[RECORDS SHOWN]

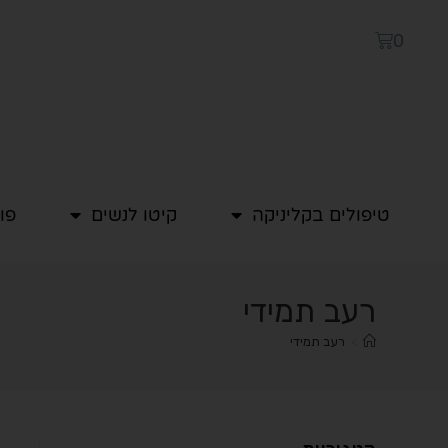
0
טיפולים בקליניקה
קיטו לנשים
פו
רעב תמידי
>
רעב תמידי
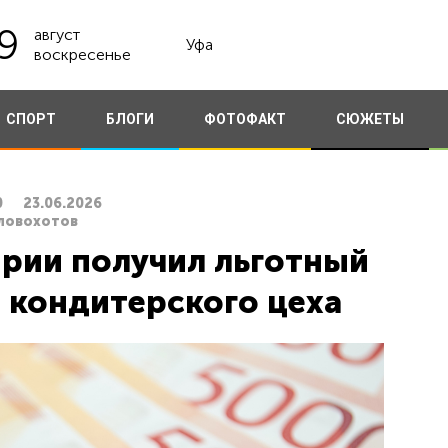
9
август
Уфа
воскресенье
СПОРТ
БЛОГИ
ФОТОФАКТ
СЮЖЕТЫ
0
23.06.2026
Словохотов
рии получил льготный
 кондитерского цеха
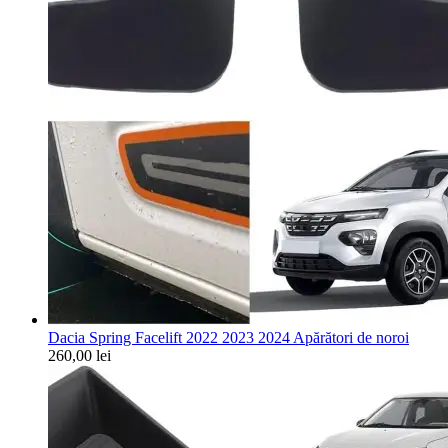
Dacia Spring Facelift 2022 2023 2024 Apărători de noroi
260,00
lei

[/RECORDS SHOWN]

Would you restate the listing word for word without its pictures?

0
טיפולים בקליניקה
קיטו לנשים
פו
רעב תמידי
>
רעב תמידי
9
август
Уфа
воскресенье
СПОРТ
БЛОГИ
ФОТОФАКТ
СЮЖЕТЫ
0
23.06.2026
Словохотов
рии получил льготный
 кондитерского цеха
Dacia Spring Facelift 2022 2023 2024 Apărători de noroi
260,00
lei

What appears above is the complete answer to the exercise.